TreasuryDirect account holders purchase these securities in a single online account, providing 24/7 convenience for tracking and managing all Treasury consumer securities.
Do you still sell paper savings bonds?
Yes. You can purchase paper Series I bonds with your IRS tax refund. We discontinued sales of paper savings bonds at banks as of January 1, 2012, and discontinued the issuance of paper savings bonds through traditional employer-sponsored payroll savings plans as of January 1, 2011. See our FAQ.
Can I still purchase savings bonds using my credit card?
No. Savings Bonds Direct, which allowed purchases by credit card, was discontinued on Dec. 30, 2003, and customers can no longer purchase bonds using a credit card. Instead, customers can log onto www.treasurydirect.gov and open an account to purchase their bonds by debiting a checking or savings account. No paper bonds are issued through TreasuryDirect.
Has the EasySaver program; been eliminated?
Yes. We stopped accepting new EasySaver accounts after Dec. 30, 2003. Sales through accounts established prior to that date continued through March 2005.
I bought a savings bond through TreasuryDirect but didn't receive the paper bond. Why not?
When you purchase a savings bond through TreasuryDirect, you won't receive a paper bond. Securities in TreasuryDirect are electronic.
Electronic savings bonds comply with the Paperwork Reduction Act of 1995, requiring all federal agencies to reduce the amount of federal paperwork imposed on the public.
Is buying securities online safe?
TreasuryDirect uses Secure Sockets Layer (SSL) software, a widely accepted method for sending secure information over the Internet. This software encrypts all personal and payment information so that it cannot be read as the information travels over the Internet. We don't share your personal information with anyone.

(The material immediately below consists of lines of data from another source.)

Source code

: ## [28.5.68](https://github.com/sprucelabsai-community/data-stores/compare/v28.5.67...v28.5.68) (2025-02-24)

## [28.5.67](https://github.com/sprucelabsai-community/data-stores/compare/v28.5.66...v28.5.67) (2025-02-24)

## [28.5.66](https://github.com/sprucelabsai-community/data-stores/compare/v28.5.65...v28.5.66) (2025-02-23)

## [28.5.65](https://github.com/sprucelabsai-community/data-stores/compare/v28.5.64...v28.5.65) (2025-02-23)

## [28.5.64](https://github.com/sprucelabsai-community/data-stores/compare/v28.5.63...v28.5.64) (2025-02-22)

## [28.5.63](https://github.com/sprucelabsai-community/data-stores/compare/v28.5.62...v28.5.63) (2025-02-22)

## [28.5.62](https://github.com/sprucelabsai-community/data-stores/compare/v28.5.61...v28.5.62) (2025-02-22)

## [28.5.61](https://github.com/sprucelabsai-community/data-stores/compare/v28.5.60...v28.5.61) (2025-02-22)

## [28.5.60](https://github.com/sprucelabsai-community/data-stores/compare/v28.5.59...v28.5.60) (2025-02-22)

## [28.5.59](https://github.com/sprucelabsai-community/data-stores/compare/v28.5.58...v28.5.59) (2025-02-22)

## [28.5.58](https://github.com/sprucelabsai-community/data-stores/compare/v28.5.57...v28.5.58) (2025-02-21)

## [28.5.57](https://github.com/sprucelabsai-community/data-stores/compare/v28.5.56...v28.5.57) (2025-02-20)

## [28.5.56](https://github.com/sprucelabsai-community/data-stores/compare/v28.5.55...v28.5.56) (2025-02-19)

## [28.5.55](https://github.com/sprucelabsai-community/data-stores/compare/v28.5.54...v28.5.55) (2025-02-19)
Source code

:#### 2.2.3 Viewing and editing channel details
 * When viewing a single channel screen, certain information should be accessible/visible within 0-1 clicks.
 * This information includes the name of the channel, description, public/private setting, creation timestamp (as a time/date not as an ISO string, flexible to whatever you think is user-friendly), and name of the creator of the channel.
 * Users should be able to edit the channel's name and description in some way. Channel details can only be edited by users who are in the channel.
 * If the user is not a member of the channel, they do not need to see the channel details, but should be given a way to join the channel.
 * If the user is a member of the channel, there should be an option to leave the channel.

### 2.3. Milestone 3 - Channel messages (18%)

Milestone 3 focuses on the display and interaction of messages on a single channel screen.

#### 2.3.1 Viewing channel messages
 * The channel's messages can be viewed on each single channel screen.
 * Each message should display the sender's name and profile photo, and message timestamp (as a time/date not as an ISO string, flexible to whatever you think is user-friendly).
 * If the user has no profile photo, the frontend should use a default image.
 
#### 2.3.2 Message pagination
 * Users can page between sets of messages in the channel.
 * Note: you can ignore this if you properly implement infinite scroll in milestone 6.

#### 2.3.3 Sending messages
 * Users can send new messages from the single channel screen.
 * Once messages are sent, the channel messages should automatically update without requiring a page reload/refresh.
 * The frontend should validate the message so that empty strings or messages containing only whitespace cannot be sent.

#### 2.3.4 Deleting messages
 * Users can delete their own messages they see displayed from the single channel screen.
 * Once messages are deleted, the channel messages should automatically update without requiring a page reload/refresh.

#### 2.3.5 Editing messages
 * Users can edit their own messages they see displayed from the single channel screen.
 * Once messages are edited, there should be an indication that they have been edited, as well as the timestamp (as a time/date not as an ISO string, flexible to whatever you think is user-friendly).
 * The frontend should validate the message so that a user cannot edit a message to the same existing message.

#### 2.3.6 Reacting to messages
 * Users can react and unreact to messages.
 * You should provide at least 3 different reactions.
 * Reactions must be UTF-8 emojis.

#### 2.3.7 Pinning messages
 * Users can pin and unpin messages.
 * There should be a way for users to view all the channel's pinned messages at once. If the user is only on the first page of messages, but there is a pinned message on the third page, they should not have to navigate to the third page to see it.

In addition, TreasuryDirect has implemented several security features to protect your account, These include a virtual keyboard, password, personal image, and security questions.
How can I buy a savings bond as a gift?
The "Gift Box" function in TreasuryDirect allows customers to buy savings bonds for someone else and keep the bonds in their own account until they are ready to give them to the recipient. Once the purchaser knows the recipient's required information – his or her full name, social security number and/or taxpayer ID number and address – and has confirmed that the recipient has established a TreasuryDirect account, he or she can transfer the gift into the recipient's account. The gift recipient will then receive an e-mail announcing the transaction.
Currently, anyone 18 years of age and older can be a TreasuryDirect account holder. In January 2004, additional account registration options were added to TreasuryDirect that allow account holders to establish accounts for minors and custom accounts within their primary TreasuryDirect account.
Can I transfer my savings bonds into someone else's TreasuryDirect account?
Absolutely. Customers can buy an I bond or EE bond and place it in the site's "Gift Box" to give at a later date.
When you buy savings bonds as gifts, you must hold them in your TreasuryDirect account for at least five business days before you can deliver them to the gift recipient. The five-day hold protects Treasury against loss by ensuring the ACH debit has been successfully completed before the funds can be moved.
When the purchaser is ready to give the gift, he/or she can transfer it into the recipient's account. An e-mail is sent to the gift recipient announcing the transaction.
Note: Deliveries from the Gift Box are ownership transfers that may have tax consequences.